WHAT IS BEING ASKED
Transcribe the entries below without changing a word, and omit every picture.

EXTRACTED ENTRIES
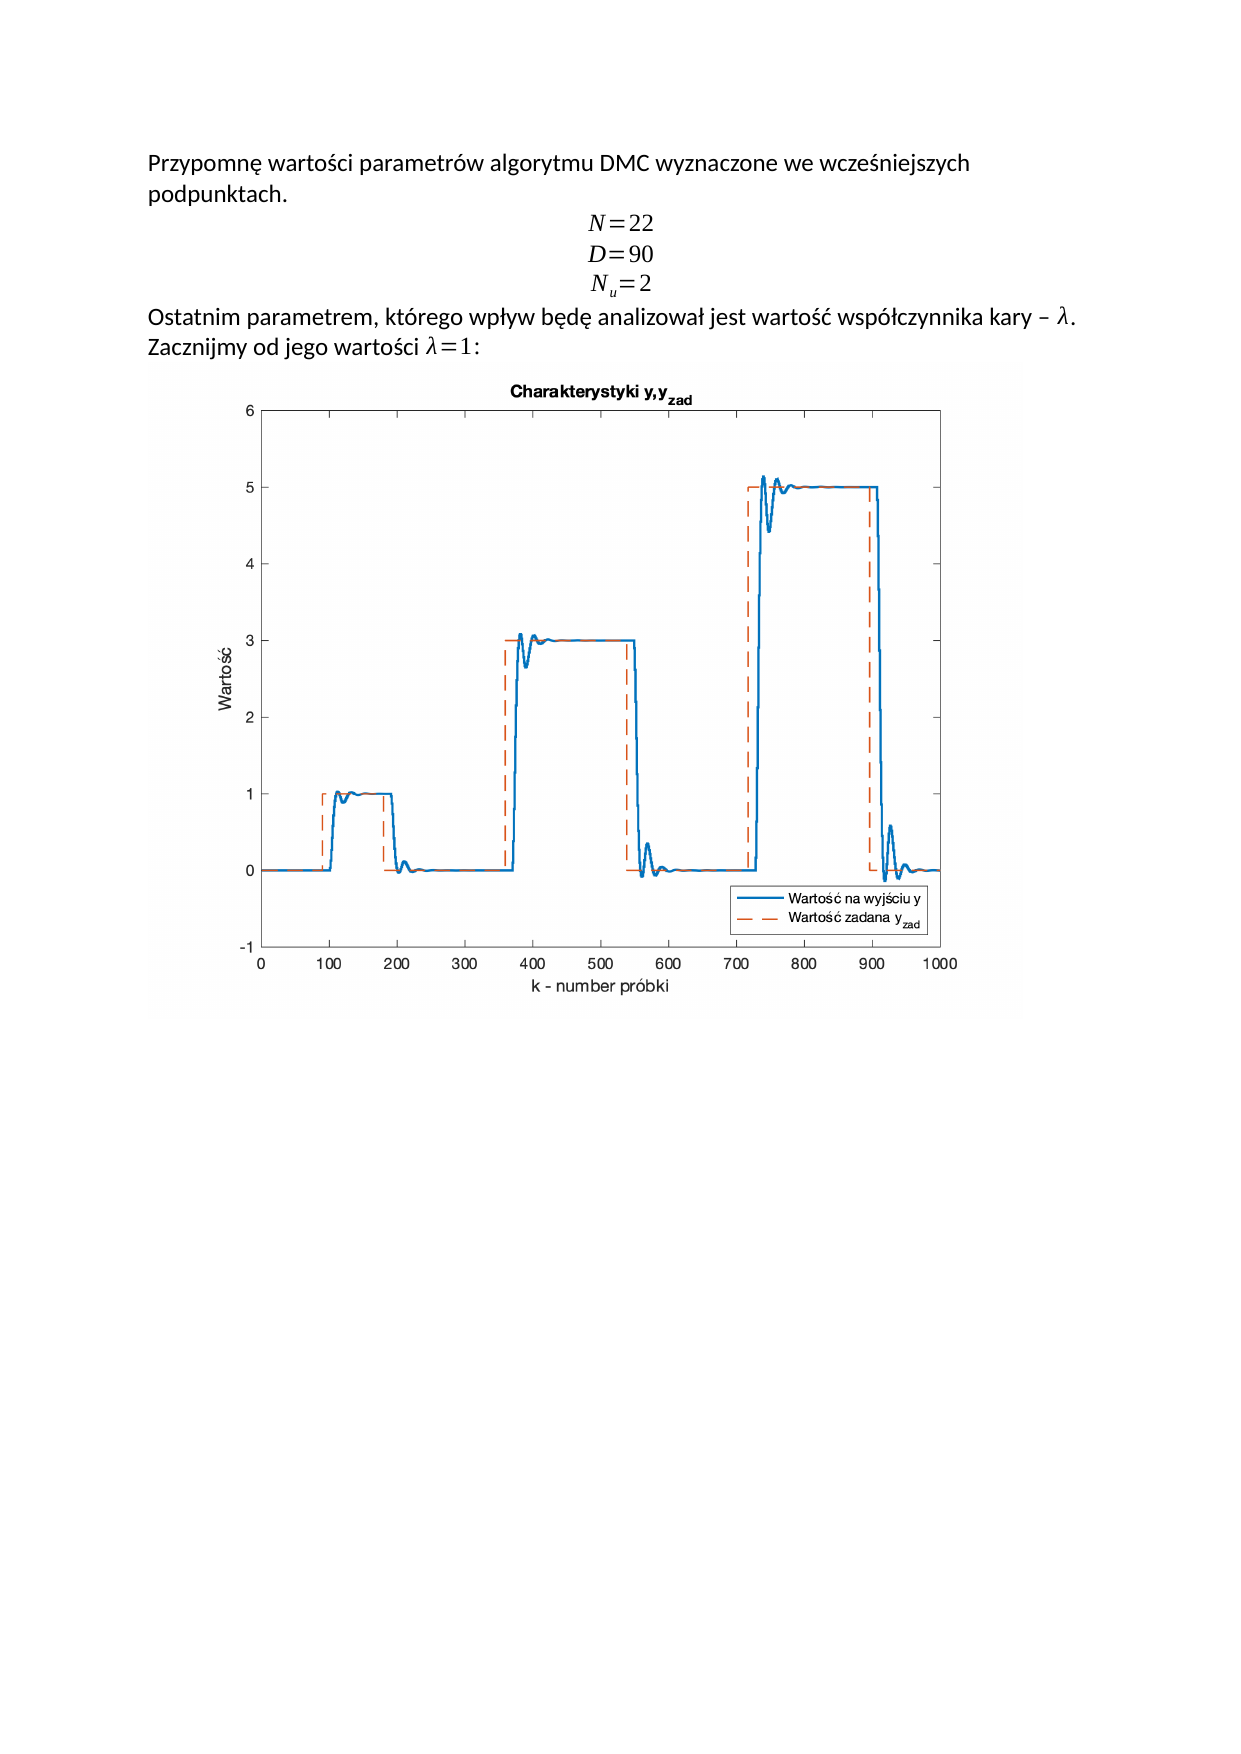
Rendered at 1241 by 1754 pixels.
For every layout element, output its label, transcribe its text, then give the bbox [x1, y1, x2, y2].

text Ostatnim parametrem, którego wpływ będę analizował jest wartość współczynnika kary – . [148, 301, 1093, 332]
picture [147, 362, 1023, 1019]
text Zacznijmy od jego wartości [148, 332, 1093, 362]
text Przypomnę wartości parametrów algorytmu DMC wyznaczone we wcześniejszych podpunktach. [148, 148, 1093, 209]
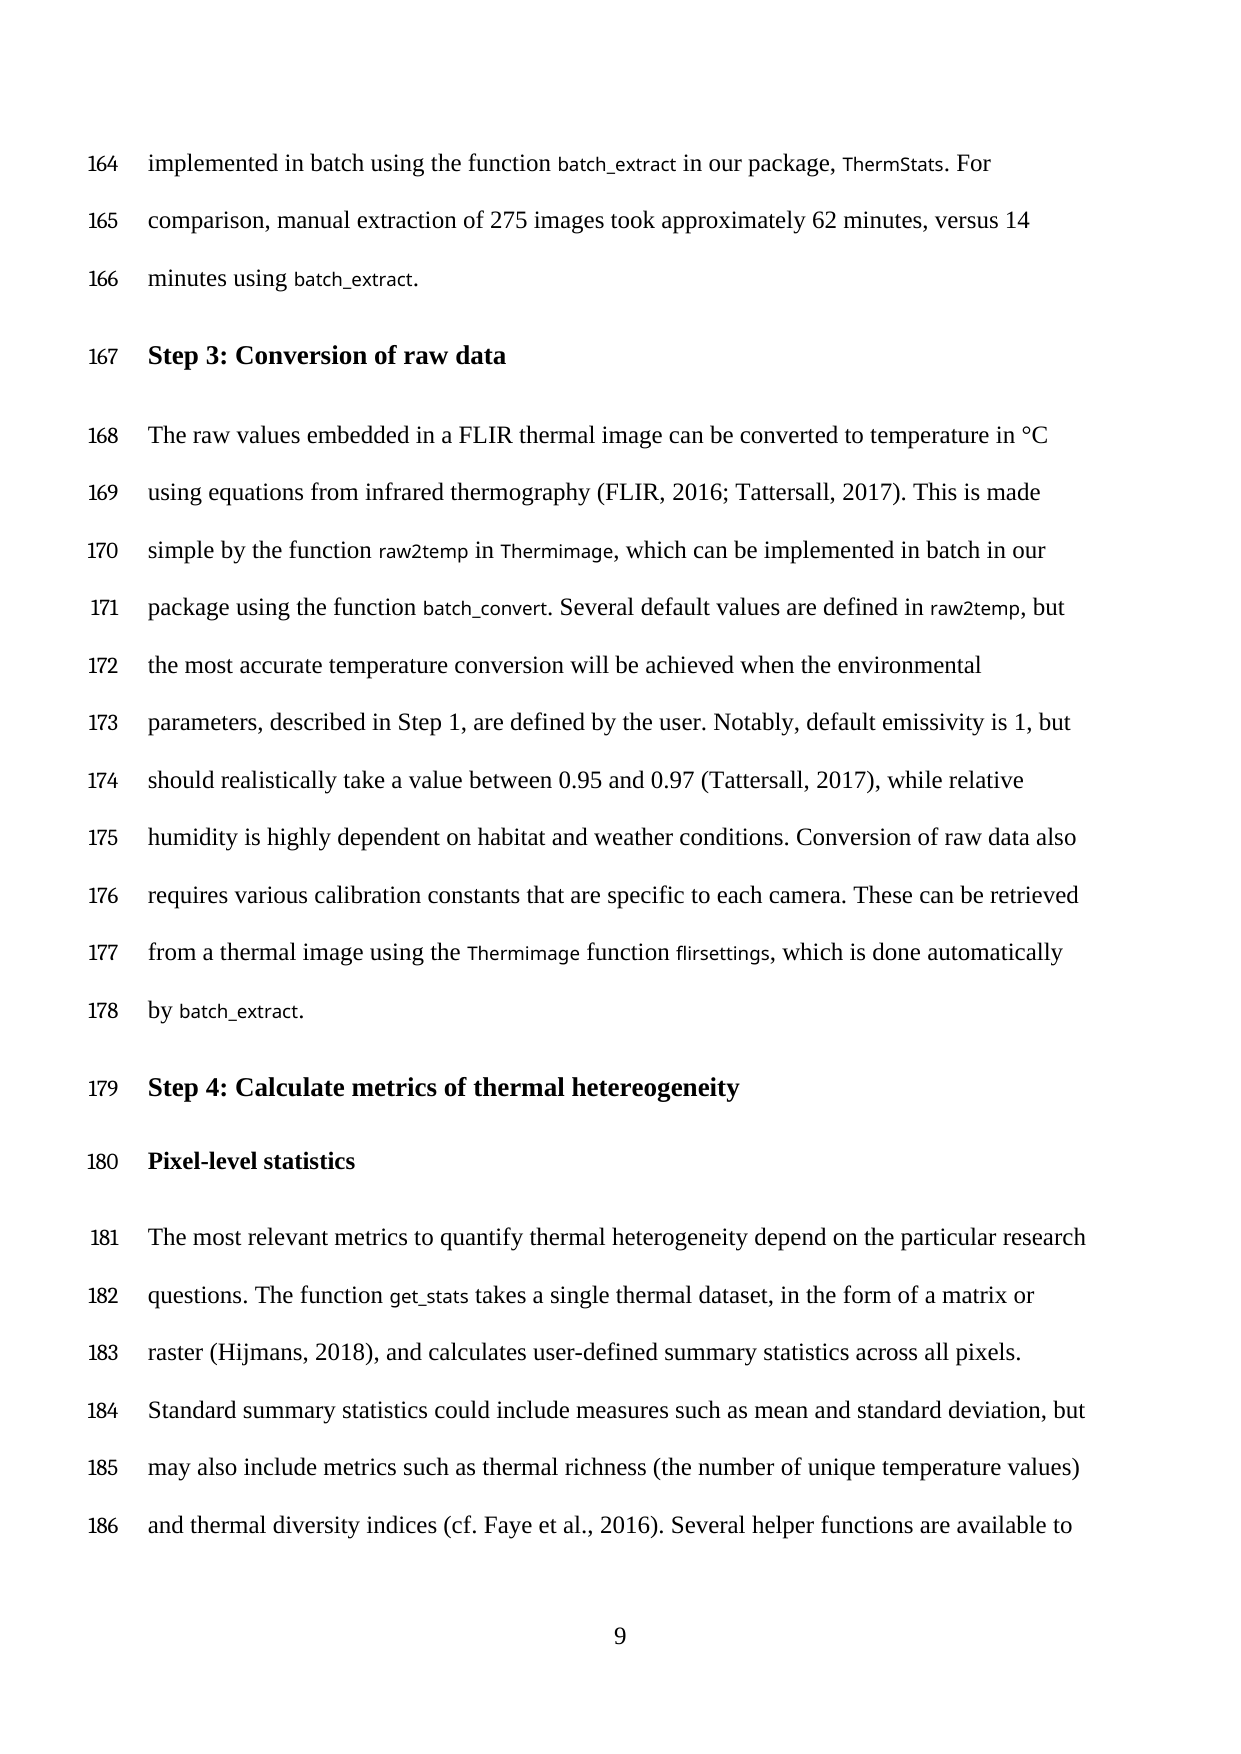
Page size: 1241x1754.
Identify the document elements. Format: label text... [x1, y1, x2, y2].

subtitle Pixel-level statistics [148, 1146, 1092, 1175]
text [148, 1222, 1092, 1538]
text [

EXERCISE ANSWER
Rendered at 1241 by 1754 pixels.
For every layout element, output its label, transcribe its text, then give the bbox [x1, y1, x2, y2].

text Ostatnim parametrem, którego wpływ będę analizował jest wartość współczynnika kary – . [148, 301, 1093, 332]
picture [147, 362, 1023, 1019]
text Zacznijmy od jego wartości [148, 332, 1093, 362]
text Przypomnę wartości parametrów algorytmu DMC wyznaczone we wcześniejszych podpunktach. [148, 148, 1093, 209]
Page size: 1241x1754.
Identify the document elements. Format: label text... [x1, y1, x2, y2].

subtitle Pixel-level statistics [148, 1146, 1092, 1175]
text [148, 1222, 1092, 1538]
text [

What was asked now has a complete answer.